#### SOURCE DATA ####
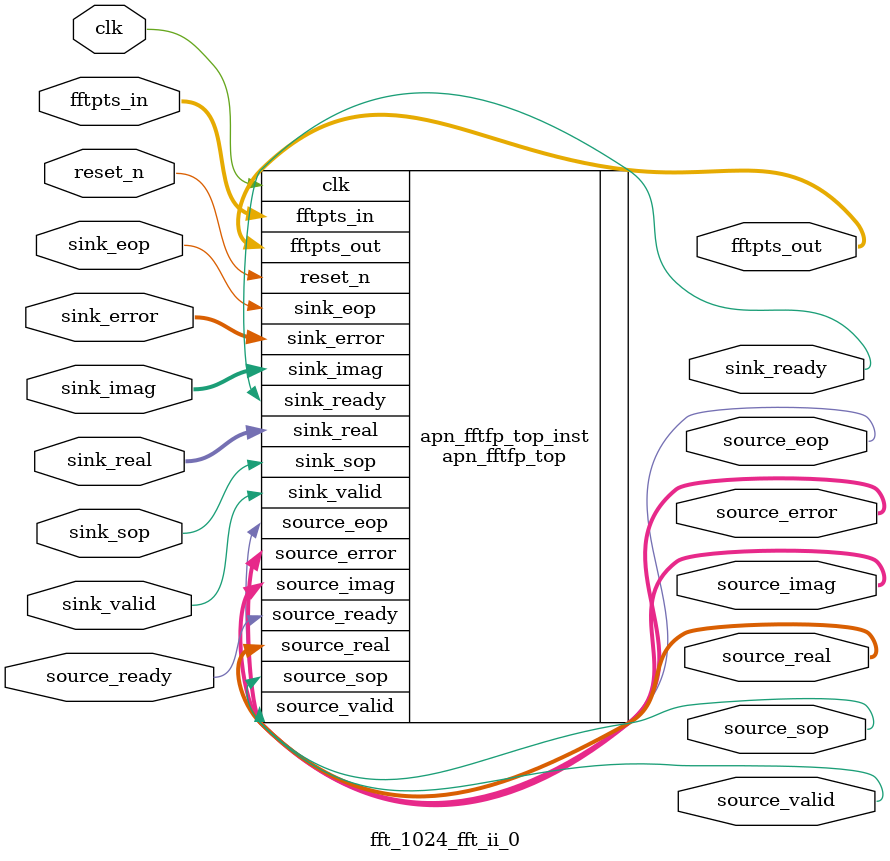
<source format=sv>



module fft_1024_fft_ii_0 (
   input clk, 
   input reset_n,
	input [10 : 0] fftpts_in,
	input	sink_valid,
	input	sink_sop,
	input	sink_eop,
	input	logic [31 : 0] sink_real,
	input	logic [31 : 0] sink_imag,
	input	logic [1 : 0] sink_error,
	input	source_ready,
   output [10 : 0] fftpts_out,
	output sink_ready,
	output [1 : 0] source_error,
	output source_sop,
	output source_eop,
	output source_valid,
	output [31 : 0] source_real,
	output [31 : 0] source_imag
	);

	apn_fftfp_top #(
		.DEVICE_FAMILY_g("Cyclone IV E"),
		.MAX_FFTPTS_g(1024),
		.NUM_STAGES_g(5),
		.DATAWIDTH_g(32),
		.TWIDWIDTH_g(32),
		.MAX_GROW_g (0),
		.TWIDROM_BASE_g("fft_1024_fft_ii_0_"),
		.DSP_ROUNDING_g(0),
		.INPUT_FORMAT_g("NATURAL_ORDER"),
		.OUTPUT_FORMAT_g("NATURAL_ORDER"),
		.REPRESENTATION_g("FLOATPT"),
		.DSP_ARCH_g(0),
        .PRUNE_g("2,2,3,2,0") 
	)
	apn_fftfp_top_inst (
		.clk(clk),
		.reset_n(reset_n),
		.fftpts_in(fftpts_in),
		.fftpts_out(fftpts_out),
		.sink_valid(sink_valid),
		.sink_sop(sink_sop),
		.sink_eop(sink_eop),
		.sink_real(sink_real),
		.sink_imag(sink_imag),
		.sink_ready(sink_ready),
		.sink_error(sink_error),
		.source_error(source_error),
		.source_ready(source_ready),
		.source_sop(source_sop),
		.source_eop(source_eop),
		.source_valid(source_valid),
		.source_real(source_real),
		.source_imag(source_imag)
	);
endmodule


</source>
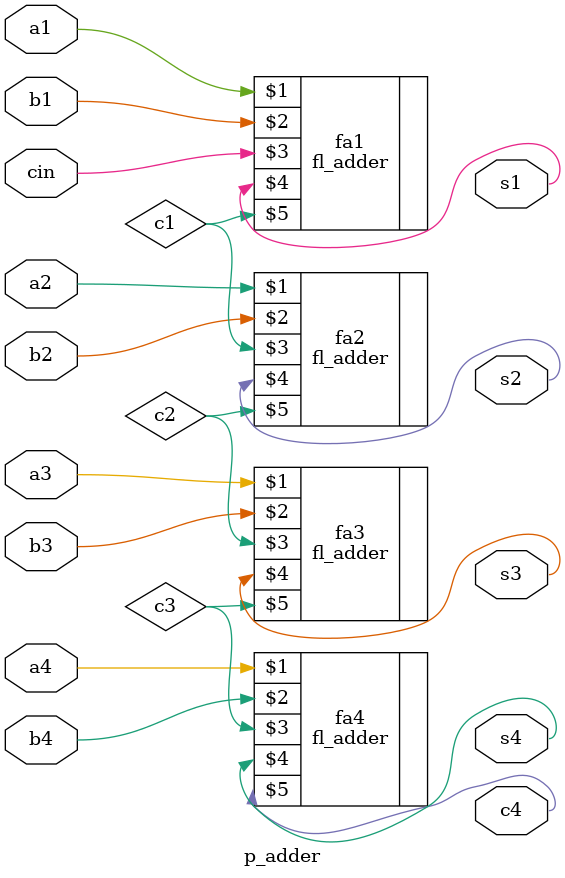
<source format=v>
`timescale 1ns / 1ps


module p_adder(
    input a1,b1,a2,b2,a3,b3,a4,b4,cin,
    output s1,s2,s3,s4,c4
    );
    wire c1,c2,c3;

    fl_adder fa1(a1,b1,cin,s1,c1);
    fl_adder fa2(a2,b2,c1,s2,c2);
    fl_adder fa3(a3,b3,c2,s3,c3);
    fl_adder fa4(a4,b4,c3,s4,c4);
endmodule

</source>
####
Beginning at the line that holds "<source format=v>", reproduce the lines exactly up to and including the final line of the entries.

▶ _RESPONSE TO THIS TASK_:
<source format=v>
`timescale 1ns / 1ps


module p_adder(
    input a1,b1,a2,b2,a3,b3,a4,b4,cin,
    output s1,s2,s3,s4,c4
    );
    wire c1,c2,c3;

    fl_adder fa1(a1,b1,cin,s1,c1);
    fl_adder fa2(a2,b2,c1,s2,c2);
    fl_adder fa3(a3,b3,c2,s3,c3);
    fl_adder fa4(a4,b4,c3,s4,c4);
endmodule

</source>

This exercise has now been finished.